Why would using CL-ONE make your cluster fragile? This isn't obvious to me. 
It's the most practical setting for high availability, which very much says 
"not fragile".
On Fri, Mar 25, 2016 at 10:44 AM Jacques-Henri Berthemet 
>
 wrote:
I found this calculator very convenient:
http://www.ecyrd.com/cassandracalculator/

Regardless of your other DCs you need RF=3 if you write at LOCAL_QUORUM, RF=2 
if you write/read at ONE.

Obviously using ONE as CL makes your cluster very fragile.
--
Jacques-Henri Berthemet


-Original Message-
From: Rakesh Kumar 
[mailto:rakeshkumar46...@gmail.com]
Sent: vendredi 25 mars 2016 18:14
To: user@cassandra.apache.org
Subject: Re: How many nodes do we require

On Fri, Mar 25, 2016 at 11:45 AM, Jack Krupansky
> wrote:
> It depends on how much data you have. A single node can store a lot of data,
> but the more data you have the longer a repair or node replacement will
> take. How long can you tolerate for a full repair or node replacement?
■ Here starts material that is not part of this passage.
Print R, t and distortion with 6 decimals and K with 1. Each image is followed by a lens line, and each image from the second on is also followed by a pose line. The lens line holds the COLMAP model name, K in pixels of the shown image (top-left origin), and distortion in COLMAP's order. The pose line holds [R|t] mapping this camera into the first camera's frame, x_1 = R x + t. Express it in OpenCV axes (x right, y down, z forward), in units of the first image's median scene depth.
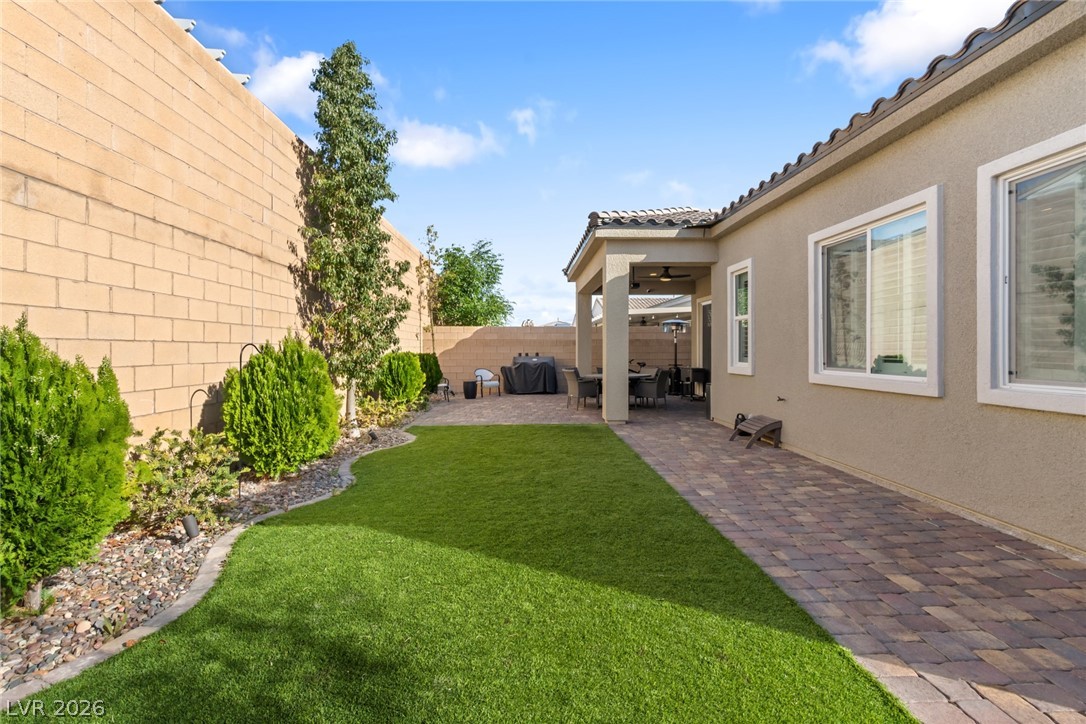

At this time, for a foreseeable future, size of data will not be
significant. So we can safely disregard the above as a decision
factor.

>
> Generally, RF=3 is both sufficient and recommended.

Are you telling a SimpleReplication topology with RF=3
or NetworkTopology with RF=3.


taken from:

https://docs.datastax.com/en/cassandra/2.0/cassandra/architecture/architectureDataDistributeReplication_c.html

"
Three replicas in each data center: This configuration tolerates
either the failure of a one node per replication group at a strong
consistency level of LOCAL_QUORUM or multiple node failures per data
center using consistency level ONE."

In our case, with only 3 nodes in each DC, wouldn't a RF=3 effectively mean ALL.

I will state our requirement clearly:

If we are going with six nodes (3 in each DC), we should be able to
write even with a loss of one DC and loss of one node of the surviving
DC. I am open to hearing what compromise we have to do with the reads
during the time a DC is down. For us write is critical, more than
reads.

May be this is not possible with 6 nodes, and requires more.  Pls advise.